In modelling association between a response variable (Y) and an
explanatory variable (X) distinction is made between a situation in
which the Y-variable is numeric and in which it is categorical. When the
Y-variable is numeric, it is called a regression
problem, otherwise it is called a classification
problem.
This chapter focusses on linear regression models with one X-variable:
simple linear regression. Multiple regression analysis involves more
than one X variable.
This examples uses information about houses for sale in the Spandau district in Berlin in November 2019.
Table 7.1
First Six Observations Houses for Sale Berlin
library(tidyverse)
library(scales)
spandau <- read_csv("datafiles/forsale_berlin_spandau.csv")
head(spandau)
Figure 7.1
Scatterplot PRICE~AREA Houses for Sale, Berlin Spandau
#graphing with scatterplot
spandau %>% ggplot(aes(x=AREA, y = PRICE)) +
geom_point()

Figure 7.1 shows a positive linear correlation between the two
variables.
To measure the strongness of this relationship, the correlation
coefficient is used; see for instance this
website.
And see Rumsey, pp. 113-120 (forget the formulas).
The correlationcoefficient can be calculated with the
cor()-function.
cor(spandau$AREA, spandau$PRICE) = 0.881.
This indicates a strong positive linear relationship betwee AREA and
PRICE.
It does not indicate a causal
relationship between the two variables. Statistics can not do that;
statistics can support an assumed causal relationship between
variables.
In this example the assued relationship is unidirectional AREA —>
PRICE. In other words, AREA is the independent (explanatory) variable,
PRICE is the dependent (response) variable.
The next stap is modelling the relationship with a linear regression model.
In general the equation of a straight line is: Y = \(\beta_{0}\) + \(\beta_{1}\)X
with \(\beta_{0}\) the intercept and
\(\beta_{1}\) the slope.
The intercept is the value where the line intersects the Y-axis.
The slope is the increase of Y as X increases by one unit.
The most used method to model a linear relationship: Ordinary Least
Square (OLS) Regression.
In R the lm() function is used to estimate a linear regression model
based on this criterion.
Table 7.2 Output Linear Model Summary
library(scales)
linmod <- lm(PRICE ~ AREA, data = spandau)
linmod_tabel <- summary(linmod)
summary(linmod)
##
## Call:
## lm(formula = PRICE ~ AREA, data = spandau)
##
## Residuals:
## Min 1Q Median 3Q Max
## -1674111 -87531 -19185 81175 1216656
##
## Coefficients:
## Estimate Std.
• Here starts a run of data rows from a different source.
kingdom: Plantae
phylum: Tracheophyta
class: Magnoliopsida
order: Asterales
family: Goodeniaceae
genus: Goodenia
Error t value Pr(>|t|)
## (Intercept) 239576.6 47124.3 5.084 0.00000142 ***
## AREA 2696.5 134.2 20.092 < 0.0000000000000002 ***
## ---
## Signif. codes: 0 '***' 0.001 '**' 0.01 '*' 0.05 '.' 0.1 ' ' 1
##
## Residual standard error: 362500 on 117 degrees of freedom
## Multiple R-squared: 0.7753, Adjusted R-squared: 0.7734
## F-statistic: 403.7 on 1 and 117 DF, p-value: < 0.00000000000000022
Interpretation of the Output
The equation of estimated regression line is:
\(\hat{PRICE}\) = 239,577 + 2,696 \(\times AREA\)
The ‘hat’-symbol is used for model values.
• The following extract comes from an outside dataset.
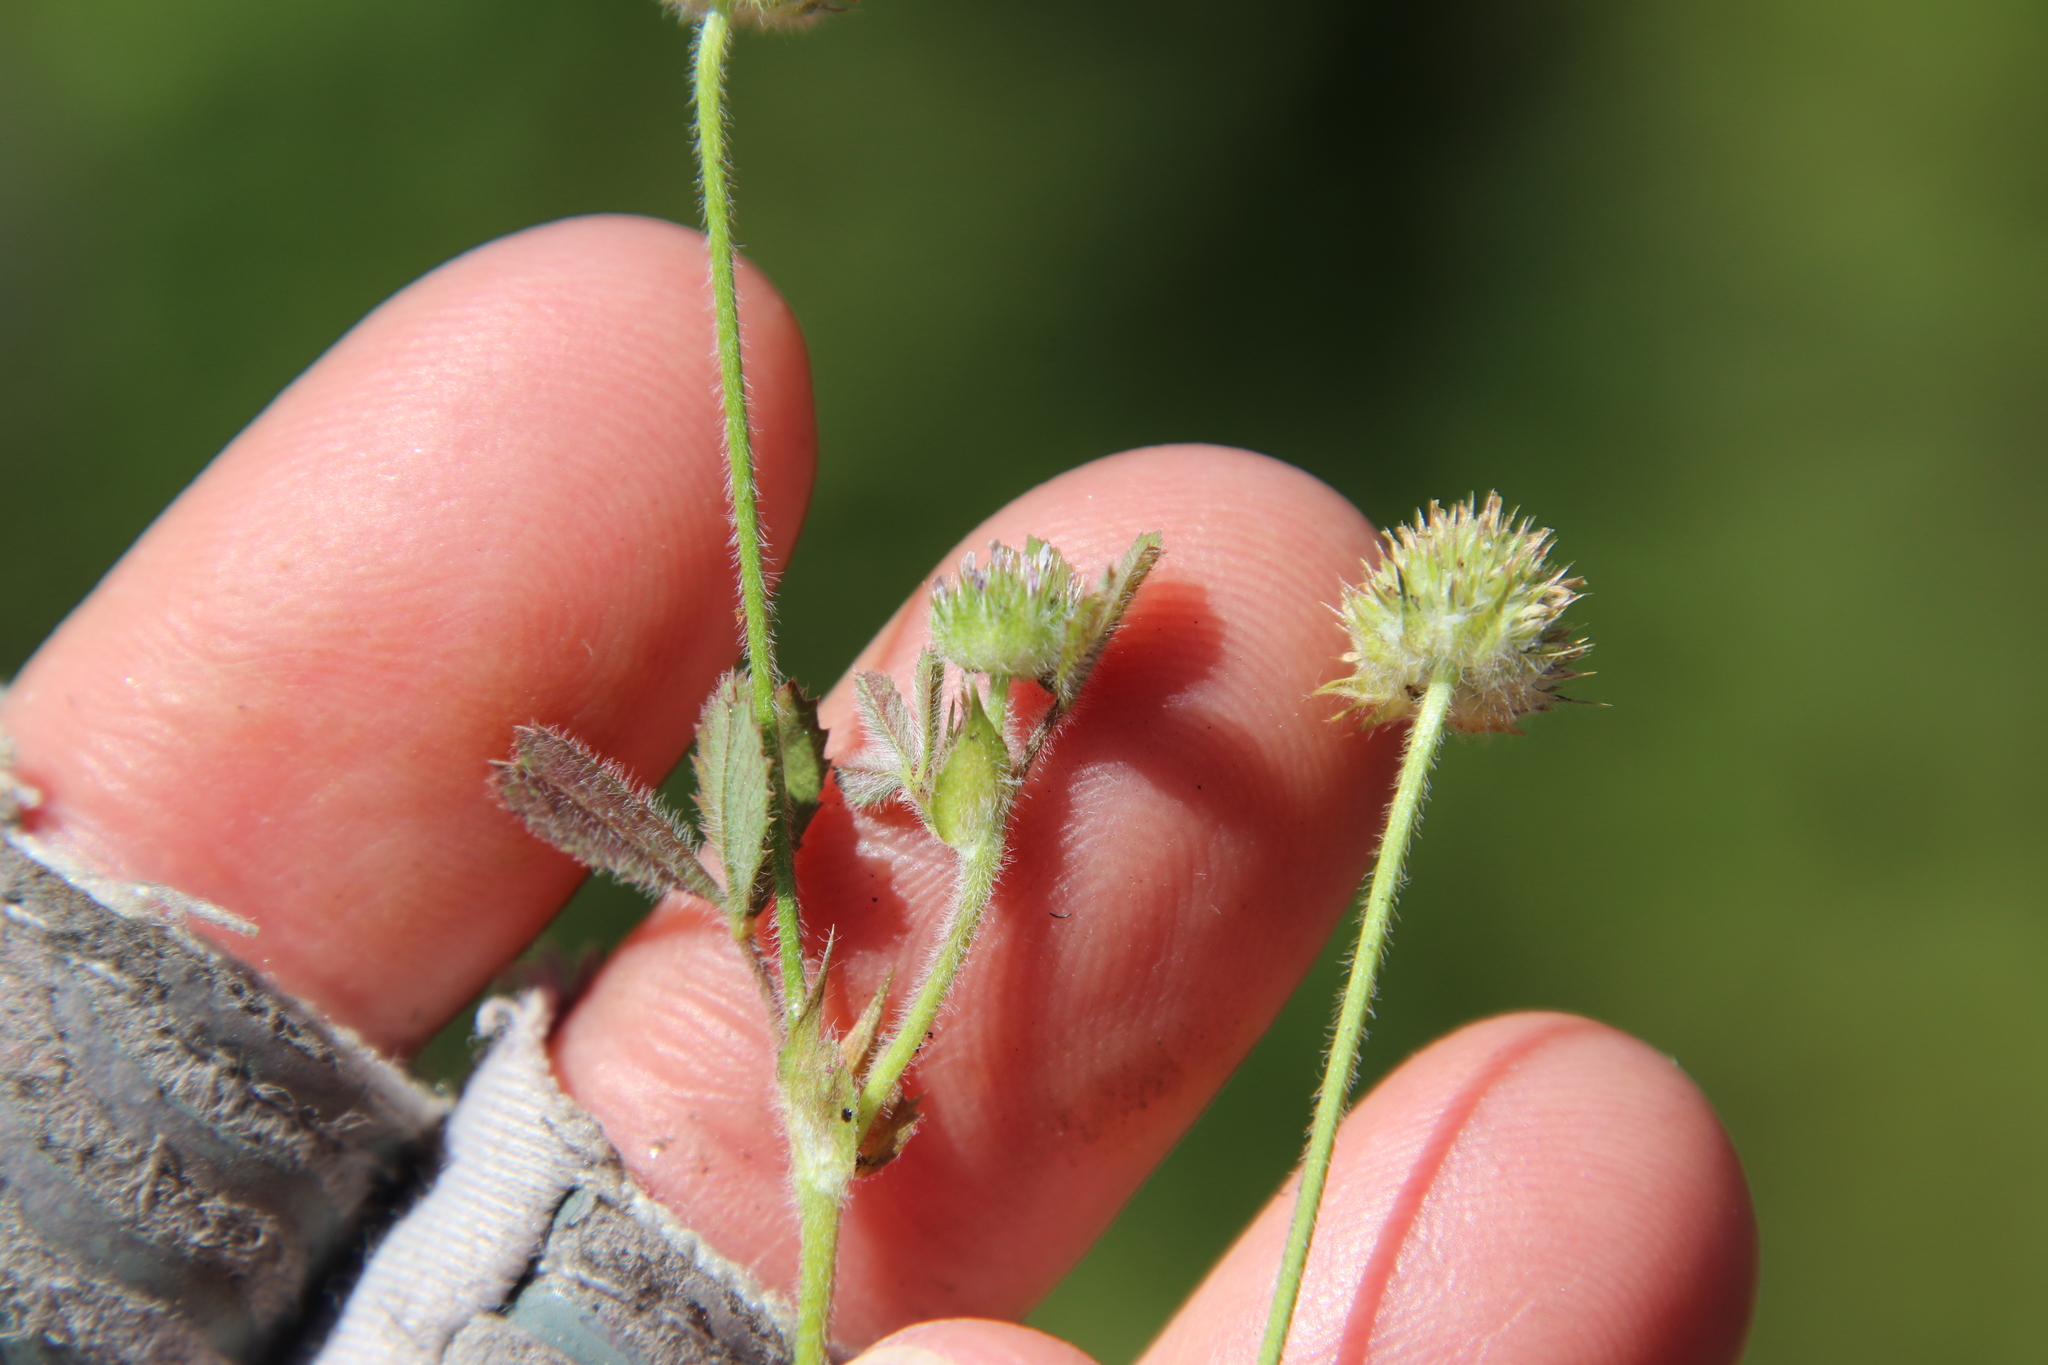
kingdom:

The slope (2,696) gives the average increase of the model PRICE if the
AREA increase 1 m2.
The R-squared value (R2 = 0.775) in a simple linear
regression model, is the correlation coefficient squared.
Interpretation R2: the proportion of the
variation in the Y-variable that is explained by the
variation in the X-variable.
The actual values are scattered around the regression line.
The Residual Standard Error (RSE = 362,510) measures this variation
around the regression line.